The task:
Report each line in the listing below that contains the string "Number".

Records shown:

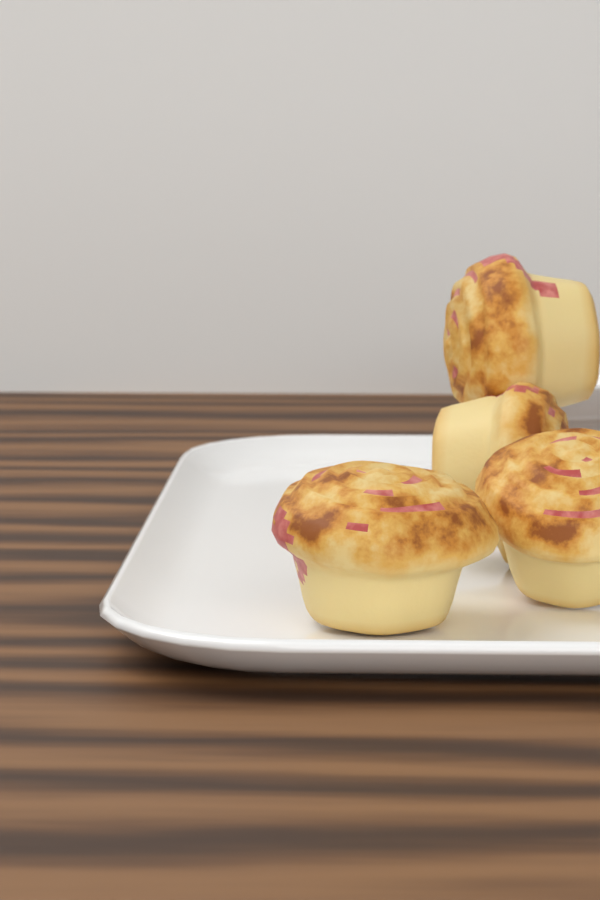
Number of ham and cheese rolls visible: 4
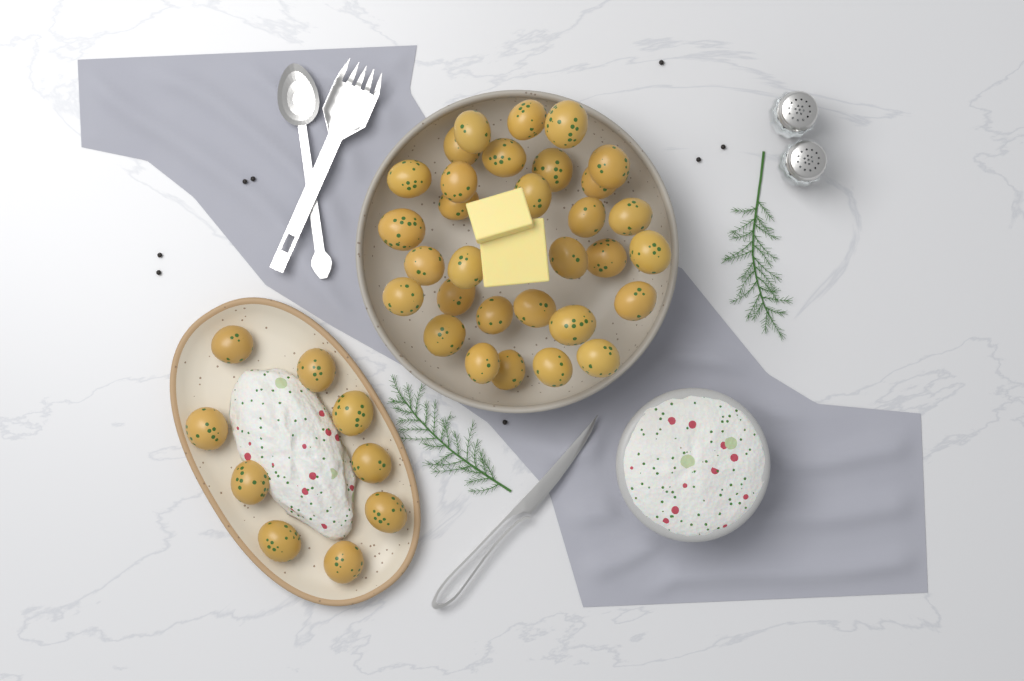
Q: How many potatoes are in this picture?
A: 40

---

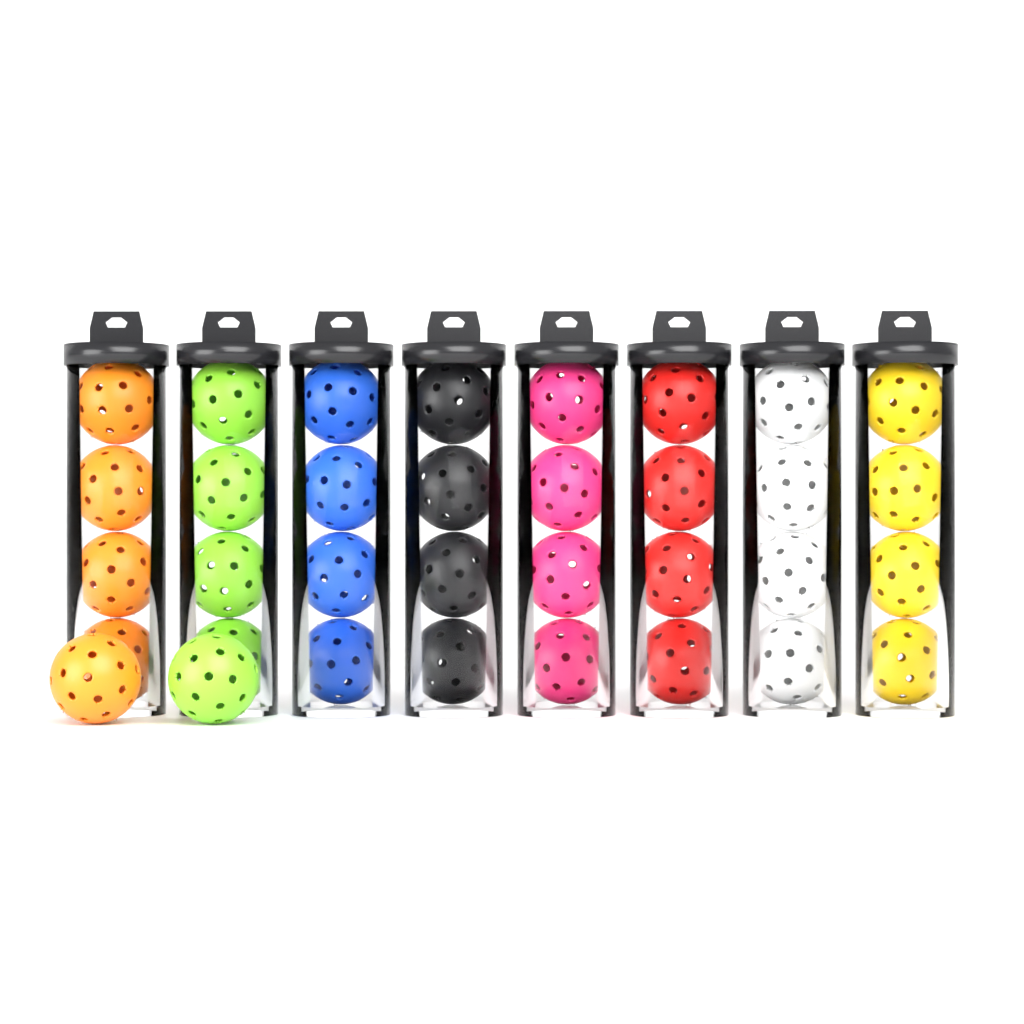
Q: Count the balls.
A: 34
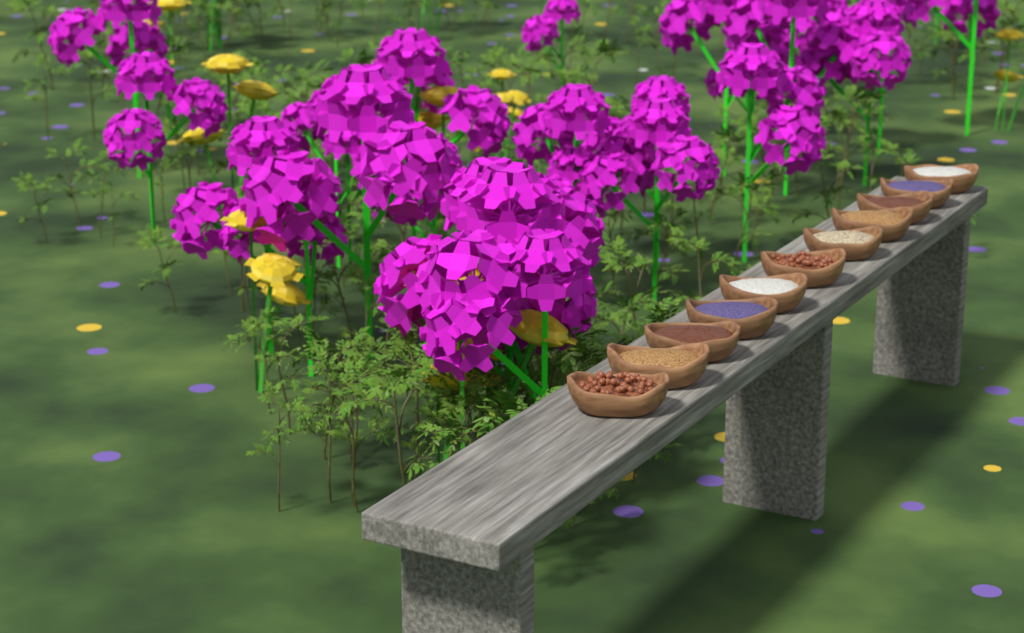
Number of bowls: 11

Response:
Number of ham and cheese rolls visible: 4
Number of bowls: 11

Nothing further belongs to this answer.